Je glisse mes doigts sur l’une d’elles. Sa nuque, fine, tatouée. Son profil, grave, beau dans sa mélancolie.

— Ivan… qu’est-ce que tu me fais ?

Ma voix tremble dans le silence, à peine un murmure.

-Je me moquais de l’obsession de Mathieu pour une écrivaine qu’il n’avait jamais rencontrée, et voilà que je sombre dans la même folie.

Je me perds dans ce besoin absurde, ce désir brutal de le voir, de le toucher, de capturer la moindre parcelle de ce qu’il est.

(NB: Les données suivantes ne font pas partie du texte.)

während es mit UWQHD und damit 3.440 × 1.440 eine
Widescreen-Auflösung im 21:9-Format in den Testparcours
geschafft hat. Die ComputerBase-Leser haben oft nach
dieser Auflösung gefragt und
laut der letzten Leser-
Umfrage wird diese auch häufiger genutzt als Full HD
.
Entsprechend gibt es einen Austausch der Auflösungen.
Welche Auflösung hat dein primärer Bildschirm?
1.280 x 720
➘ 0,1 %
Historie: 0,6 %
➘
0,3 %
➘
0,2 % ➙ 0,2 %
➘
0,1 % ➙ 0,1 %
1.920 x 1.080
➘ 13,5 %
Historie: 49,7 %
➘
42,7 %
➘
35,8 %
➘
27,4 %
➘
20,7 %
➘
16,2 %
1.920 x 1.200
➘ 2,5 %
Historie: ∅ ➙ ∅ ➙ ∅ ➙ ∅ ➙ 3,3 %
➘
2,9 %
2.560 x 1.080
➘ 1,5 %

Mon cœur cogne contre mes côtes, désordonné.

Une peur sourde m’envahit, une honte acide.

Je referme brusquement le dossier, comme si le simple fait de le regarder encore pouvait me trahir.

Sans réfléchir, je me lève d’un bond, quitte précipitamment la pièce, fuyant cette partie de moi que je n’ose affronter. Je rentre brusquement dans ma chambre, la respiration haletante, je remarque dans le miroir mes joues rougis et mon excitation bien visible, je m’allonge sur le lit, le regard rivé sur le plafond tandis que je me déshabille lentement.